Records drawn from a dataset
------------

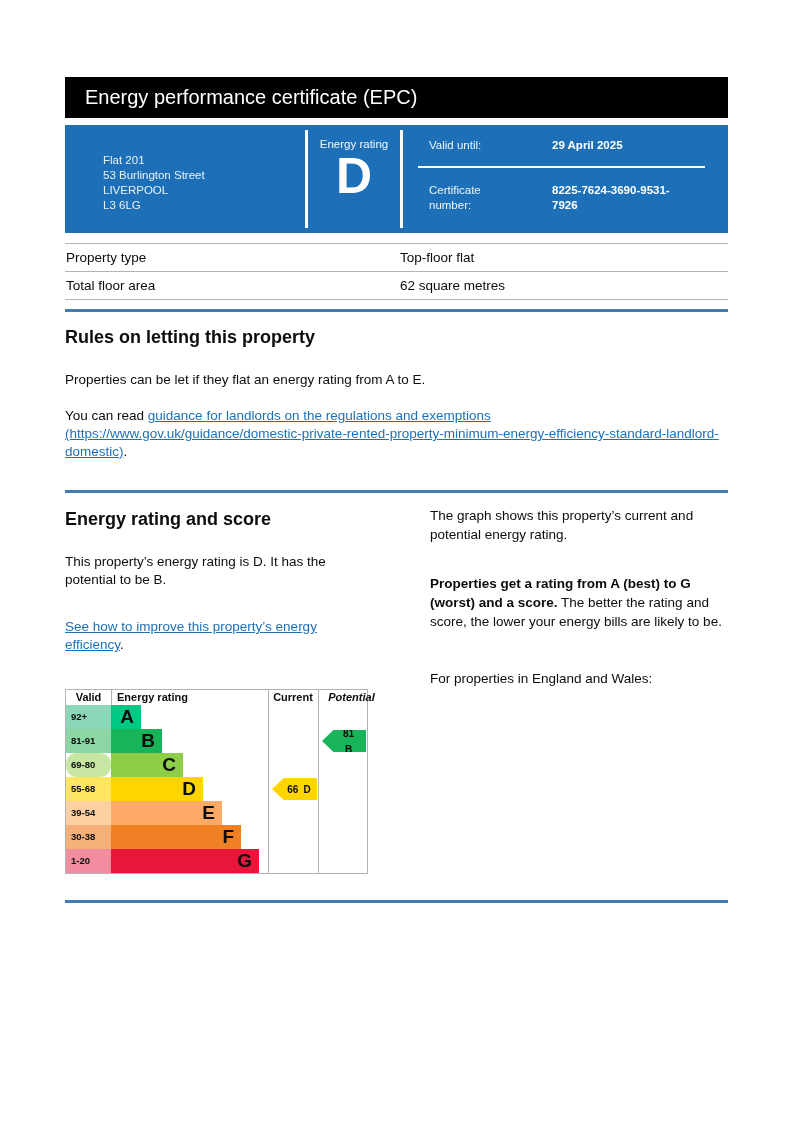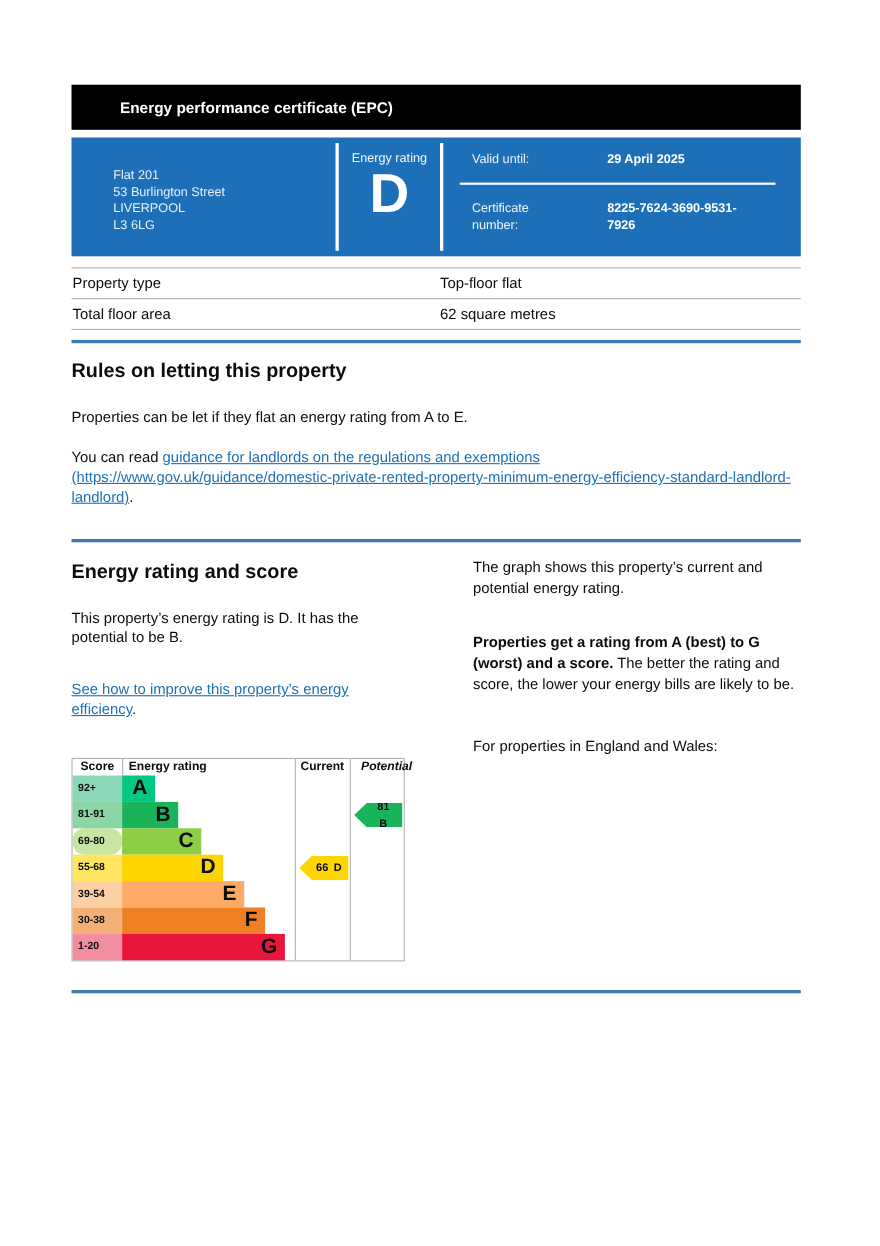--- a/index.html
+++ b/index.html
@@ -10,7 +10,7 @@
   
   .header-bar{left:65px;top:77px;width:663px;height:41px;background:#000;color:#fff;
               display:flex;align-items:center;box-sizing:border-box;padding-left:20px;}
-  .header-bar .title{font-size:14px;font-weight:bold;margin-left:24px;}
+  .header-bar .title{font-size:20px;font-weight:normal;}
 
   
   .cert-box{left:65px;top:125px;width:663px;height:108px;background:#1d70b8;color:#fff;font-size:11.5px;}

------------

**Task details**
With the pictures omitted, the entries are to be transcribed in full, exactly as they appear.

**Exercise solution**
--- a/index.html
+++ b/index.html
@@ -10,7 +10,7 @@
   
   .header-bar{left:65px;top:77px;width:663px;height:41px;background:#000;color:#fff;
               display:flex;align-items:center;box-sizing:border-box;padding-left:20px;}
-  .header-bar .title{font-size:14px;font-weight:bold;margin-left:24px;}
+  .header-bar .title{font-size:20px;font-weight:normal;}
 
   
   .cert-box{left:65px;top:125px;width:663px;height:108px;background:#1d70b8;color:#fff;font-size:11.5px;}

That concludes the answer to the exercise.